NPR is currently streaming Sleigh Bells’ full-length debut Treats, which came out yesterday. Folks were all a-Twitter (nyuk nyuk) about it, including folks like Maura Johnston. This release, off M.I.A.’s N.E.E.T. label, is hotly anticipated. It follows “Crown on the Ground,” which Pitchfork named one of the best singles of 2009. Community‘s Donald Glover also sampled the song for his rap outfit Childish Gambino. As additional incentive, the album boasts a sweet cover. A photo of a cheerleading squad with the girls’ faces scratched out? Some Gleeks must feel vindicated.

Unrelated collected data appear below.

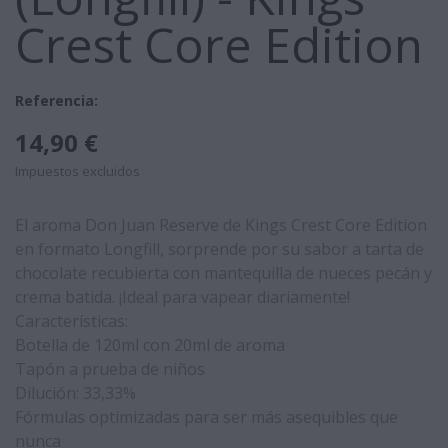
Crest Core Edition
Referencia:
14,90 €
Impuestos excluidos
El aroma Don Juan Reserve de Kings Crest Core Edition
en formato Longfill, sorprende por su sabor a tarta de
chocolate recubierta con mantequilla de nueces pecán y
crema batida. ¡Ideal para vapear diariamente!
Características:
Botella de 120ml con 20ml de aroma
Tapón a prueba de niños
Dilución: 33,33%
Fórmulas optimizadas para ser más asequibles que
nunca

For those unfamiliar with Sleigh Bells, the duo make abrasive pop music that grinds Derek Miller’s harsh guitar riffs and pounding drums against Alexis Krauss‘s sugary vocals. Imagine Lush‘s Emma Anderson and Miki Berenyi singing to Ratatat‘s hard rock guitar loops with The Go! Team contributing samples, claps, and children’s choruses. Then turn the amps to 11, blow out your speakers, and feel your ears bleed. This is the kind of music you want to pump in your car, but probably shouldn’t so as to avoid becoming a road hazard.

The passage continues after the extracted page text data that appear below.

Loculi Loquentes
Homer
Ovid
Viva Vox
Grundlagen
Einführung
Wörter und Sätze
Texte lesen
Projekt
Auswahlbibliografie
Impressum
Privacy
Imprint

Now, I’m not sure if I’ll champion Sleigh Bells when we look back on the decade. We’ll see how if they live up to their (literal and figurative) buzz. I like “Infinity Guitars,” though note some problematic lyrics that brings to mind Jessica Yee’s dress-down of hipsters’ Native American appropriation. I love “Rill Rill,” but am not sure how much of this has to do with lyrics about girls with braces or the sample of Funkadelic’s “Can You Get to That.” But for now, we have a pretty solid debut that juxtaposes the harsh muscularity of metal and rock guitar with deceptively sweet female vocals. Play it loud.